Dorner wasn’t exactly the cunningly elusive assassin he styled himself -- not an Eric Rudolph, the Olympic Park bomber who killed two and wounded scores more in his rampage against homosexuality and abortion. Rudolph acquired a twisted folk-hero following in the five years he survived in the wilderness.

This moment is where a Christopher Commission 2.0 may be in order, or at least a Christopher Commission lite. Dorner’s firing was upheld by a Superior Court judge -- who himself had a few questions about the process -- and by an appeals court. In Dorner’s manifesto and his presumably massive files may be nuggets the LAPD would find hard to digest. Perhaps there are legitimate points about discipline and bias in the department. Ferreting them out might not be pleasant for everyone in the LAPD, but it would be important. A panel of non-LAPD law enforcement, and of L.A. civilians who stand high in public regard, could help answer questions and presumably mend fences.

The department would also do well to mend what may be a weak link: examine how it welcomes returning service members back into the LAPD fold. Dorner served in the naval reserves in Bahrain and Kuwait, and his troubles may date from then.
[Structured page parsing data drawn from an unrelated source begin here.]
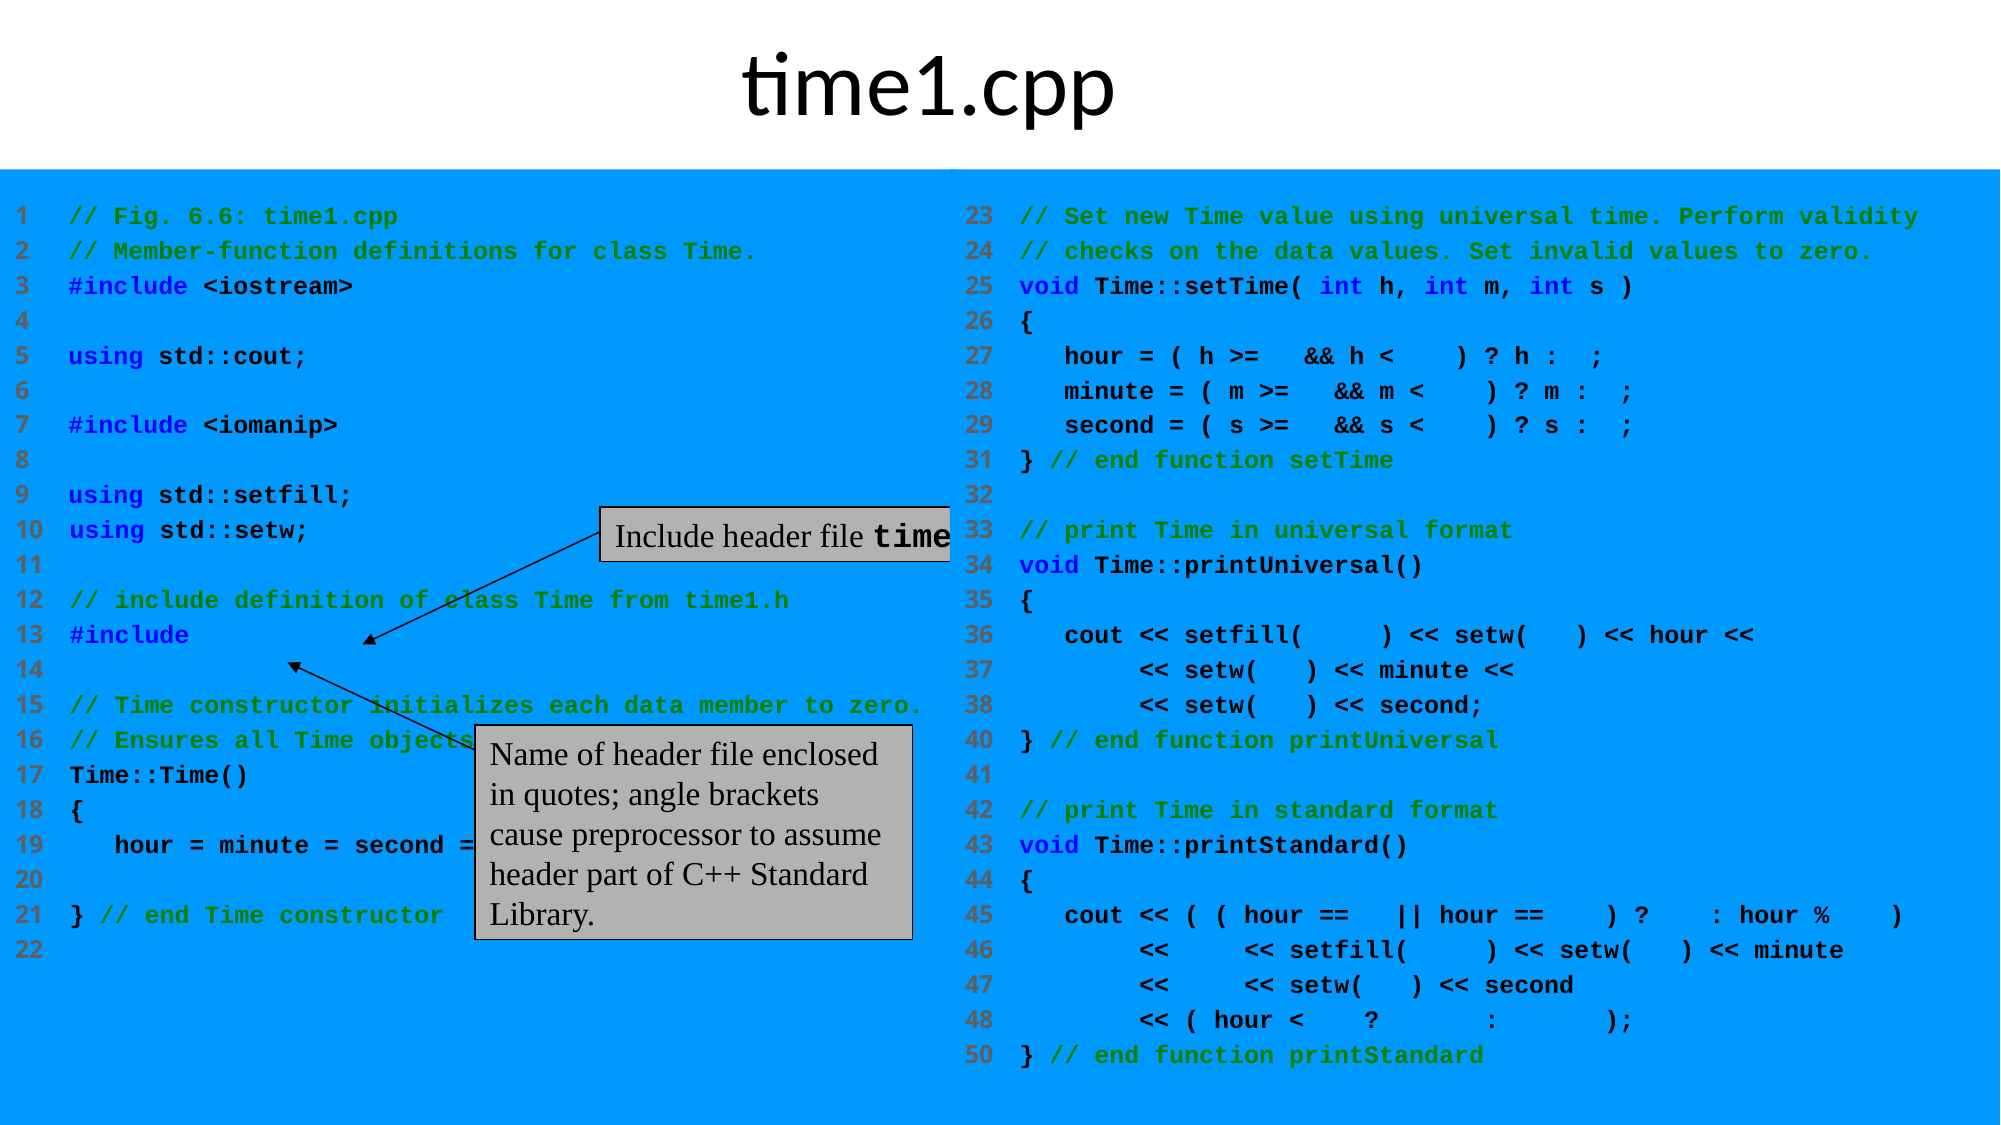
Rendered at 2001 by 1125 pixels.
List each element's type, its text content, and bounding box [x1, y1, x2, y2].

text_box 23 // Set new Time value using universal time. Perform validity 24 // checks on the data values. Set invalid values to zero. 25 void Time::setTime( int h, int m, int s ) 26 { 27 hour = ( h >= 0 && h < 24 ) ? h : 0; 28 minute = ( m >= 0 && m < 60 ) ? m : 0; 29 second = ( s >= 0 && s < 60 ) ? s : 0; 31 } // end function setTime 32 33 // print Time in universal format 34 void Time::printUniversal() 35 { 36 cout << setfill( '0' ) << setw( 2 ) << hour << ":" 37 << setw( 2 ) << minute << ":" 38 << setw( 2 ) << second; 40 } // end function printUniversal 41 42 // print Time in standard format 43 void Time::printStandard() 44 { 45 cout << ( ( hour == 0 || hour == 12 ) ? 12 : hour % 12 ) 46 << ":" << setfill( '0' ) << setw( 2 ) << minute 47 << ":" << setw( 2 ) << second 48 << ( hour < 12 ? " AM" : " PM" ); 50 } // end function printStandard [949, 169, 2000, 1125]
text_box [287, 662, 913, 943]
subtitle 1 // Fig. 6.6: time1.cpp 2 // Member-function definitions for class Time. 3 #include <iostream> 4 5 using std::cout; 6 7 #include <iomanip> 8 9 using std::setfill; 10 using std::setw; 11 12 // include definition of class Time from time1.h 13 #include "time1.h" 14 15 // Time constructor initializes each data member to zero. 16 // Ensures all Time objects start in a consistent state. 17 Time::Time() 18 { 19 hour = minute = second = 0; 20 21 } // end Time constructor 22 [0, 169, 949, 1125]
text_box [362, 506, 1038, 645]
text_box time1.cpp [727, 16, 1132, 142]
Much more than a banner with “Welcome Home, Job Well Done” is needed -- like a thorough mental fitness evaluation, if it isn’t already being done, before letting a service member exchange one uniform for another and return to the streets.

The LAPD fought hard to get where it is today; it will have to fight hard to retain that place, as it did even before Dorner began his personal “crusade.” And Angelenos’ obligation in this investigation is to act like grownups about Dorner, to separate any bona fide issues from the fringe fabrications, and to take seriously any serious undertakings to get to the bottom of this.